俺達の主だった野郎のドロドロの私利私欲にも気付かず、利用されているとは夢にも思わない、さぞ使い勝手の良い駒だったろうよ。
結晶を巡って、アンタらとバチバチに戦ったりもしたな。
俺達の負傷のほとんどは、あの人工結晶さえあれば三日足らずで元通りだ。だが、人間の負傷は…そうじゃないだろ?
お互い利用されていた者同士で、最後は手を組んで真相を暴いたとはいえ…俺達は、アンタらの身体を傷付けた存在だ。アンタらが殲滅を行っていた「怪物」と、ほぼほぼ変わらない存在だ。
そうだってのに。
消えかけた俺達を前に、なんで悲しそうにしてるんだ?
人口結晶の殲滅がやっと完了して、居残ってた俺達もようやく消えようとしてるんだぜ?散々頭を悩ませていた危険因子が消えるんだから、もっとこう、喜ぶもんじゃねぇのか。
敵に情を移したら命取りだって言うだろ?あの人工結晶の作った怪物が相手なら尚更そうだ。怪物相手に戦っていたアンタらなら、一番わかってることじゃないのか?
…いや、殲滅を完遂したアンタらだ。俺がとやかく言うのは釈迦に説法だな。
あいにく輪廻転生は信じてないもんで、生まれ変わったらまたどうのってのを言う気はないが…。
だが、人間の夢が持つパワーは、アンタらもよく実感しただろ?なら、アンタらが俺達を忘れない限りは、夢枕に立つくらいはできるだろうさ。
俺達に見られても恥ずかしくない寝顔、体得しとけよ。
(『ドロモアレース』―最後の現―)
「好奇心は猫をも殺す」なんて言うけれど。その「好奇心」は、「怖いもの見たさ」とかの意味も孕んでいたりするのかな。

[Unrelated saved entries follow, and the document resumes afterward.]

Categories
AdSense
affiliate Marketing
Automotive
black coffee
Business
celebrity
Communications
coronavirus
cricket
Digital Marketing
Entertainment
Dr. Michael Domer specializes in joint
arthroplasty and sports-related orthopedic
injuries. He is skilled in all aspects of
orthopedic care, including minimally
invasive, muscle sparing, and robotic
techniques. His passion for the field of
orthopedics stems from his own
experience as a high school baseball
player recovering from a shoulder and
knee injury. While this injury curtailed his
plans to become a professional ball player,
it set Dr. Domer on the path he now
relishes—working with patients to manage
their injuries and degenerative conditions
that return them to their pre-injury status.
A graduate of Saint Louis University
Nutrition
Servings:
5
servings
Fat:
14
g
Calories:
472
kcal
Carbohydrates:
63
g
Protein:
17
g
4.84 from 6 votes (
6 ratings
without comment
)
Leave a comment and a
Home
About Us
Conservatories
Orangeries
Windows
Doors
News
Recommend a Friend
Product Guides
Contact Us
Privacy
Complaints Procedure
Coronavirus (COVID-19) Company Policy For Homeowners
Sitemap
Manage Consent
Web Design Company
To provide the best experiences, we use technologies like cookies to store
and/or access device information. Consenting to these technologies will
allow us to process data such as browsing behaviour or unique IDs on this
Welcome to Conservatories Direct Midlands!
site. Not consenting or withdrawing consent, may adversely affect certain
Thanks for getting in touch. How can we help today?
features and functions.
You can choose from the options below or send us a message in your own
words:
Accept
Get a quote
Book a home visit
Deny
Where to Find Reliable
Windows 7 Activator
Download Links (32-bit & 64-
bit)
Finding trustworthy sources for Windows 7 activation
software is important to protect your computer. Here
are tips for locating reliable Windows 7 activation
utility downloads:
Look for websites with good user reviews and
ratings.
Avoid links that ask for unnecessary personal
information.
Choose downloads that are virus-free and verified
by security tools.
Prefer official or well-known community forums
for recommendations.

ちょっと調べれば危険ってわかるはずなのに、なんでそこへ行ったのだろう。
そんなに、その姿を拝みたかったのかな。
見えたって、いいことは何も無いのに。
"彼ら"は、ある意味では自己顕示欲の塊。
見える存在が少ないからこそ、見えると分かるや近づいてくる。距離的にも、精神的にも、生命的にも。
あれ、何人いるんだろう。互いに捕食しあって、よりヤバい存在にならなければいいけれど…。
…いや、肩車している時点で、なにも良くないか。
ネコの慣用句は、「しかし物を知れた満足感で生き返った」って続くらしいけれど。
肩車しているあの人は、果たして満足したのだろうか。